- Hormone medication Liothyronine has risen from 16p per tablet to £9.22
- It is relied on by sufferers who do not respond well to the standard treatment
- Thousands could be forced to travel to Europe where it costs a few euros a pack
- It is used to treat hypothyroidism, the most common thyroid disorder
The NHS is planning to stop prescribing a life-changing pill after its manufacturer raised the price by more than 5,000 per cent.
Liothyronine, used to treat patients with an underactive thyroid, has soared from 16p per tablet to £9.22 – an increase of 5,662 per cent.
The medicine, a synthetic version of the hormone T3, is relied on by sufferers who do not respond well to the cheaper alternative levothyroxine which is the standard treatment.
Because there is only one supplier of the drug, it means thousands of patients could be forced to travel to Europe to buy liothyronine, where a packet costs just a few euros.
The Times reported that the NHS says that the drug, a synthetic version of the hormone T3, is ‘clinically effective but … has been subject to excessive price inflation’.
According to the paper, some health trusts have already stopped funding it, even though consultation on the price increase has only just ended.
Hypothyroidism affects 15 in every 1,000 women and one in 1,000 men in the UK.
Around one in 3,500-4,000 babies are born with an underactive thyroid.

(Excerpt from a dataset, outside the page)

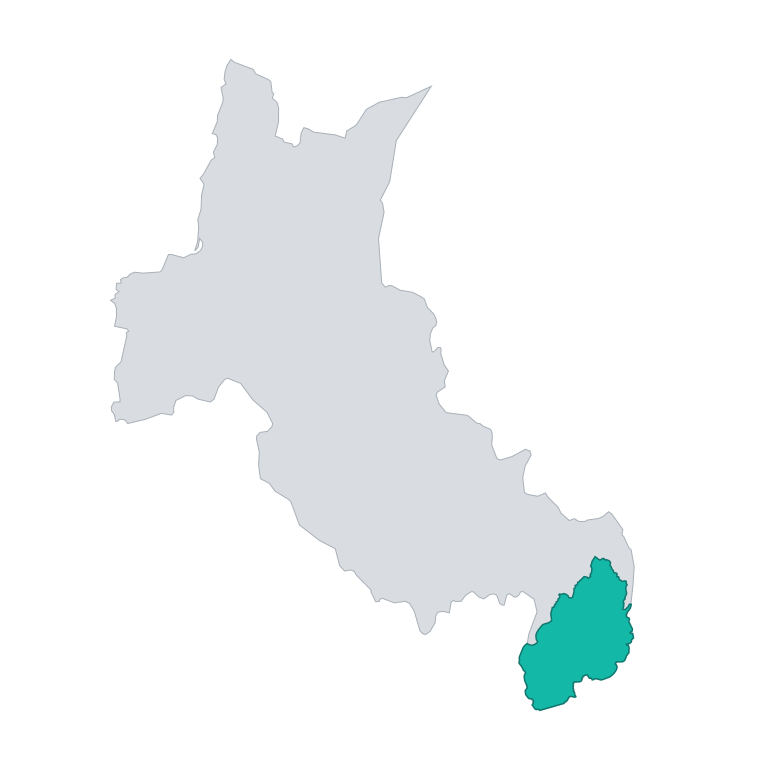 where Northern Areas sits in Pakistan, rotated 98°
{"feature_id": "PAK-1111", "entity_name": "Northern Areas", "entity_type": "Centrally Administered Area", "adm_level": 1, "iso_a3": "PAK", "parent_name": "Pakistan", "parent_adm1": "", "projection": "albers", "projection_center": [74.17, 35.776], "detail": "fine", "context": "in_parent", "style": "filled", "palette": "teal", "viewbox_px": 768, "rotation_deg": 98, "n_neighbors": 0, "source": "natural_earth", "source_scale": "10m", "svg_char_len": 9594}
<svg xmlns="http://www.w3.org/2000/svg" viewBox="0 0 768 768"><g transform="rotate(98 384 384)"><path d="M674.9,160.7L685.5,184.3L684.0,189.4L676.4,193.6L673.4,198.6L669.9,200.9L664.9,200.2L654.9,204.2L650.2,204.2L638.5,211.6L629.4,210.3L619.9,206.0L611.5,205.8L588.3,200.7L576.2,205.5L570.2,217.4L570.8,219.7L574.8,221.4L576.6,223.6L576.8,225.5L574.1,230.5L575.7,233.0L586.4,234.3L586.5,236.2L585.3,238.7L577.5,243.0L576.7,245.9L577.6,249.7L582.9,255.2L581.7,260.5L577.3,266.6L577.6,268.9L582.0,273.8L588.5,277.4L589.4,283.1L588.6,285.3L590.4,287.1L601.6,287.5L600.9,294.0L602.5,298.9L606.3,300.5L613.5,300.2L622.6,304.0L626.3,308.0L626.0,310.8L623.4,314.0L604.6,322.5L597.8,328.1L596.2,332.7L599.3,343.4L596.5,355.4L597.4,357.7L600.0,358.6L600.8,361.9L591.5,368.1L589.9,368.1L577.6,384.2L573.5,387.8L572.8,391.4L574.7,397.0L570.1,402.6L553.9,409.3L548.1,425.8L535.4,448.1L513.8,459.7L511.8,462.0L505.3,476.9L498.2,484.0L495.0,493.2L482.2,496.8L468.4,498.1L456.2,502.7L453.3,502.8L449.2,500.1L447.1,492.8L441.8,489.0L438.6,488.8L428.3,495.9L418.0,511.6L403.4,526.0L400.1,539.5L401.4,542.2L410.1,547.5L422.7,550.2L426.0,553.4L424.9,565.8L422.5,571.8L423.1,578.8L429.2,587.7L436.5,589.1L441.3,588.2L444.3,590.0L444.1,600.4L452.5,616.1L458.8,632.3L455.9,635.1L455.5,637.1L455.6,640.7L458.4,643.2L458.3,644.5L451.9,646.7L448.5,650.0L444.9,650.9L439.5,649.0L438.4,643.0L436.0,643.2L420.2,647.9L416.9,651.8L408.2,652.6L404.6,652.1L398.5,647.5L372.1,645.4L369.2,646.4L367.4,644.2L365.2,646.1L364.3,658.9L354.8,658.3L346.4,659.4L341.5,662.1L339.2,666.4L336.3,662.2L332.8,662.8L329.4,659.4L327.5,662.5L321.4,662.8L320.8,658.2L317.3,659.5L315.1,656.9L314.3,653.5L310.0,650.1L308.0,646.4L307.8,638.2L304.2,621.4L301.5,619.6L285.9,615.5L285.3,612.6L286.9,600.0L282.3,593.1L281.3,588.5L277.4,584.3L273.4,582.9L269.2,583.0L265.4,586.9L274.3,587.0L278.5,590.0L269.4,588.4L255.3,589.2L247.0,591.2L236.3,589.5L222.4,590.9L211.1,590.0L206.0,594.8L201.6,592.1L186.6,586.4L183.2,583.1L178.1,585.2L169.8,582.4L163.2,583.1L160.5,585.2L159.9,588.9L147.4,585.6L141.2,586.2L127.5,582.9L123.8,582.9L113.1,586.7L108.9,582.3L104.3,584.7L97.0,584.9L90.5,583.8L83.8,580.8L86.3,576.9L90.6,557.4L94.8,554.0L98.7,540.6L100.3,538.2L110.4,535.5L112.1,533.5L116.4,534.5L120.0,529.2L125.3,526.8L139.2,524.9L153.6,526.3L155.6,518.4L158.3,517.0L159.0,508.5L161.6,506.7L161.6,505.6L160.1,503.0L156.9,500.7L147.0,501.0L141.3,499.0L141.9,494.5L144.4,488.7L144.1,466.9L146.0,456.7L138.6,456.1L131.5,447.5L114.5,439.7L105.7,428.0L97.6,406.4L97.5,401.7L82.5,378.6L141.3,405.7L182.8,406.5L202.3,413.2L205.4,410.5L214.1,407.8L240.6,409.7L284.5,400.3L287.9,396.1L285.7,392.7L285.6,389.8L288.9,380.9L289.2,368.5L292.1,360.3L294.3,355.8L302.1,351.7L307.7,344.6L311.5,341.9L315.2,340.4L319.0,340.9L322.0,343.6L328.3,345.1L334.5,344.8L345.4,340.8L345.3,339.3L340.5,335.8L339.9,333.4L341.8,332.2L346.0,332.0L356.6,327.1L362.2,322.0L372.5,324.7L378.3,323.0L384.7,330.1L387.9,330.8L396.0,326.7L403.7,318.5L403.4,297.0L409.9,286.6L410.0,283.1L411.9,280.2L414.1,272.2L416.6,270.4L421.6,269.3L429.4,268.9L442.1,261.8L443.1,258.3L438.1,247.2L429.0,234.9L430.0,230.2L433.9,228.4L445.6,232.8L457.4,233.6L471.8,229.9L473.3,226.9L473.8,216.1L469.4,209.0L473.0,206.1L481.5,194.8L487.3,190.6L493.4,181.5L490.9,176.8L493.0,171.7L492.1,165.7L490.3,163.4L487.4,153.1L484.6,148.5L479.2,143.8L481.0,140.4L494.9,127.2L500.1,127.5L501.9,125.2L511.6,119.1L513.8,116.2L530.0,110.9L547.2,109.5L569.7,108.8L579.1,111.5L598.5,102.4L601.7,102.4L608.5,105.9L614.2,104.4L617.4,105.0L624.4,107.5L627.1,115.0L628.4,115.6L632.3,114.0L635.6,114.7L643.2,120.7L646.5,130.1L646.5,139.4L644.3,142.9L644.6,144.6L650.2,147.3L653.0,154.0L656.7,154.7L667.1,151.1L667.7,156.1L674.9,160.7Z" fill="#d9dde1" stroke="#a8b0b8" stroke-width="1"/><path d="M646.5,126.7L646.9,128.4L646.3,131.9L646.4,133.6L646.6,134.3L647.5,135.3L647.9,135.9L648.0,136.7L647.6,137.0L646.9,137.3L646.5,137.9L646.5,138.4L646.8,139.2L646.7,139.6L646.6,140.0L646.3,140.2L644.6,141.4L644.2,141.8L643.9,142.5L644.1,144.0L645.0,145.3L646.0,146.4L647.2,146.9L649.9,147.0L650.9,147.5L651.8,149.1L652.1,150.8L652.3,152.5L652.7,154.1L653.7,154.9L654.5,155.0L656.2,154.5L657.0,154.4L657.7,154.5L658.3,154.7L658.8,154.7L660.1,153.7L660.7,153.7L661.3,153.8L662.0,153.7L662.2,153.4L662.6,152.7L663.0,152.4L663.3,152.3L663.7,152.2L664.5,152.1L665.3,151.9L666.6,150.5L667.3,150.7L667.6,152.1L667.2,155.6L667.9,157.0L669.1,157.6L671.7,158.5L672.9,159.3L673.7,160.5L674.2,161.0L674.8,161.3L675.3,161.4L685.5,184.3L685.3,184.4L684.7,185.3L684.8,186.4L685.2,187.6L685.0,188.9L684.4,189.7L682.4,191.5L681.7,192.2L681.3,192.6L680.7,192.5L679.8,191.9L678.8,191.7L677.5,191.8L676.3,192.3L675.5,193.0L675.2,194.0L675.4,196.3L675.1,197.2L671.9,200.4L671.5,200.6L668.4,201.4L667.8,201.4L667.2,201.2L665.6,200.1L664.3,199.9L662.9,200.4L658.1,203.4L654.3,204.5L653.1,204.5L650.8,203.6L649.6,203.9L649.0,204.4L648.3,205.7L647.9,206.3L647.6,206.5L646.7,206.8L644.4,208.6L642.3,210.8L641.6,211.4L641.0,211.6L639.4,211.4L638.7,211.4L636.6,211.9L635.1,211.9L625.6,209.5L624.2,208.8L622.7,207.7L622.1,207.1L621.6,206.3L621.2,206.0L621.3,205.5L622.1,203.5L622.2,202.1L622.0,200.6L621.4,199.2L620.5,198.1L618.8,196.3L618.1,196.0L617.5,196.2L616.2,197.4L615.5,197.7L614.1,198.0L613.3,198.3L612.2,198.5L610.5,198.5L608.4,197.9L606.0,196.9L601.1,194.0L600.1,193.1L599.3,191.7L597.9,188.5L597.0,187.1L596.0,185.9L594.9,185.3L594.0,185.2L592.2,185.7L590.0,186.5L587.1,186.8L583.9,186.3L582.0,186.3L582.0,186.0L582.0,185.9L581.8,185.7L581.3,185.3L581.2,185.1L581.2,184.9L581.3,184.6L581.2,184.5L581.1,184.4L580.4,184.4L578.9,184.3L578.7,184.2L577.8,183.4L577.7,183.1L577.3,183.0L576.8,183.0L576.5,183.1L576.2,183.2L575.8,183.1L574.9,181.9L574.0,181.6L573.6,181.5L573.0,181.8L572.8,181.8L572.6,181.7L571.9,180.9L571.3,180.6L570.9,180.4L570.6,180.4L569.7,180.3L569.4,180.5L568.6,181.3L568.3,181.5L568.1,181.5L568.0,181.4L567.8,181.2L567.6,180.8L567.5,180.5L567.5,180.4L567.6,180.2L567.7,179.5L567.7,179.3L567.7,179.1L566.6,177.2L566.6,176.8L566.7,175.6L566.7,175.2L566.8,174.6L567.6,173.3L568.0,172.4L568.5,172.0L569.4,171.5L569.8,171.4L570.0,171.2L569.9,170.6L569.8,168.8L569.8,168.6L569.6,167.9L569.1,167.7L564.6,167.0L562.4,167.0L560.2,167.4L558.8,166.3L558.0,166.1L556.9,166.7L556.4,165.8L556.3,165.3L555.9,165.0L555.6,164.8L555.3,164.7L554.9,164.6L554.7,164.6L554.0,164.6L553.4,164.5L553.3,164.4L553.1,164.3L553.0,163.9L552.9,163.7L552.7,163.4L551.3,162.5L550.5,161.7L547.3,159.4L547.1,159.2L546.9,159.0L546.9,158.7L546.9,158.1L547.1,155.9L547.1,155.7L547.9,155.0L548.0,154.8L548.0,154.7L547.9,154.5L547.8,154.3L546.8,153.6L546.4,153.3L545.9,152.8L545.8,152.5L545.7,152.4L545.4,152.5L545.1,152.9L544.8,153.1L544.7,153.2L544.4,153.2L544.1,153.3L543.7,153.2L543.2,153.0L542.9,152.9L542.6,152.7L542.1,152.4L541.8,152.3L541.6,152.3L538.1,152.4L537.5,152.6L536.2,153.4L535.8,153.9L535.3,154.0L533.8,153.6L530.5,153.2L525.6,150.9L528.2,146.3L528.3,146.1L528.0,145.3L528.0,145.0L527.7,144.6L526.6,143.6L526.5,143.3L526.4,143.2L526.3,142.8L526.2,142.6L526.3,142.3L526.3,141.9L526.4,141.7L527.4,140.6L527.4,140.3L527.4,140.1L527.1,139.4L527.2,138.6L527.6,136.8L527.7,136.6L527.8,136.3L528.1,136.0L528.3,135.7L528.6,135.4L529.1,135.0L529.6,134.9L530.0,134.8L530.3,134.8L530.7,134.8L531.7,135.2L531.9,135.2L532.1,135.1L532.8,134.1L533.0,133.9L533.7,133.4L534.2,133.2L534.7,133.1L534.9,132.9L535.3,132.7L536.6,131.2L536.9,130.9L537.2,130.8L538.3,130.5L538.6,130.3L538.8,130.0L538.9,129.8L538.9,129.6L538.9,129.0L538.9,128.0L539.1,127.2L539.3,127.0L539.6,126.8L540.3,126.7L541.4,126.7L542.2,126.6L542.4,126.5L542.5,126.4L542.5,126.1L542.5,125.8L542.2,125.2L542.3,124.9L542.5,124.7L544.4,124.0L544.8,123.7L545.1,123.3L545.2,123.0L545.4,122.4L545.5,122.2L545.9,121.5L546.3,120.9L546.3,120.7L546.2,120.3L545.7,118.9L545.5,118.3L545.5,117.4L545.5,117.0L545.6,116.8L545.7,116.7L546.4,116.6L547.6,116.4L548.0,116.2L549.0,115.4L549.4,115.3L549.7,115.6L550.3,116.1L550.6,116.3L551.5,116.1L552.4,116.0L553.0,116.1L553.3,116.1L553.9,115.9L557.5,114.6L557.9,114.6L558.8,114.8L560.9,115.5L561.1,115.6L561.8,115.5L562.2,115.5L562.4,115.5L562.6,115.7L562.8,115.7L563.0,115.6L563.5,115.4L563.8,115.5L564.1,116.0L564.3,116.2L564.5,116.4L564.6,116.5L564.8,116.5L565.7,116.5L566.0,116.5L566.4,116.7L566.6,116.7L566.8,116.7L567.2,116.5L567.8,115.8L568.1,115.7L568.3,115.8L568.6,115.9L569.3,116.2L569.5,116.2L570.3,115.7L570.5,115.7L570.9,115.7L571.9,116.0L572.7,116.3L573.4,116.5L573.5,116.4L573.8,116.3L573.8,116.1L573.8,115.5L573.8,115.3L574.0,114.9L574.0,114.7L573.8,113.9L573.6,113.6L573.2,113.3L571.3,111.9L570.8,111.4L570.3,111.1L569.9,111.0L568.7,110.7L568.4,110.6L568.0,110.4L567.8,110.1L567.8,109.9L567.7,109.4L567.8,108.5L569.9,108.6L572.0,109.0L573.1,109.5L575.9,111.3L576.9,111.5L578.0,111.9L579.0,112.0L581.0,111.3L581.3,110.8L581.5,109.4L581.7,108.8L582.2,108.4L582.8,108.2L585.1,108.5L585.9,108.2L587.6,106.8L590.5,105.0L591.4,104.2L592.8,103.8L593.5,103.8L594.2,104.0L594.5,104.2L595.1,105.1L595.8,105.7L596.3,105.6L596.6,104.2L596.7,103.9L596.7,103.6L596.7,103.3L596.5,103.0L597.2,102.7L599.4,102.1L600.6,101.6L601.2,101.7L601.7,102.4L602.6,103.2L605.1,103.2L606.3,104.2L607.3,105.7L607.5,106.2L607.7,107.5L607.9,107.9L608.4,107.7L608.6,107.3L608.9,106.0L609.2,105.5L609.7,105.1L610.3,104.9L611.5,104.5L612.8,104.5L615.8,104.1L616.4,104.2L616.9,104.5L617.9,105.3L619.1,106.0L623.2,106.8L624.5,107.4L625.4,108.3L626.0,109.6L626.3,111.2L626.4,113.0L626.7,114.6L627.4,115.7L629.5,115.8L629.7,115.4L629.8,115.0L630.0,114.6L632.2,113.7L634.9,114.2L637.7,115.5L639.9,117.0L642.0,118.9L642.8,119.9L646.5,126.7Z" fill="#14b8a6" stroke="#0f766e" stroke-width="1.5"/></g></svg>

NHS figures show liothyronine was prescribed to 13,000 patients last year.
The cost of prescribing the medicine to the NHS has risen from £3.7 million a year in 2011 to £30.6 million last year.
Lyn Mynott, chief executive of Thyroid UK, told The Times she had been inundated with phone calls from worried patients.
‘I think it’s going to be devastating for some,’ she said.
‘They are afraid they are going to be stopped and are expecting to become ill again.’
The price hike was brought in by Concordia International and a company that it bought.
Concordia has previously been exposed by an investigation in The Times for imposing big price rises for medicines.
A spokeswoman for Concordia International has previously defended the pricing, saying that the medicine was ‘incredibly difficult to manufacture’.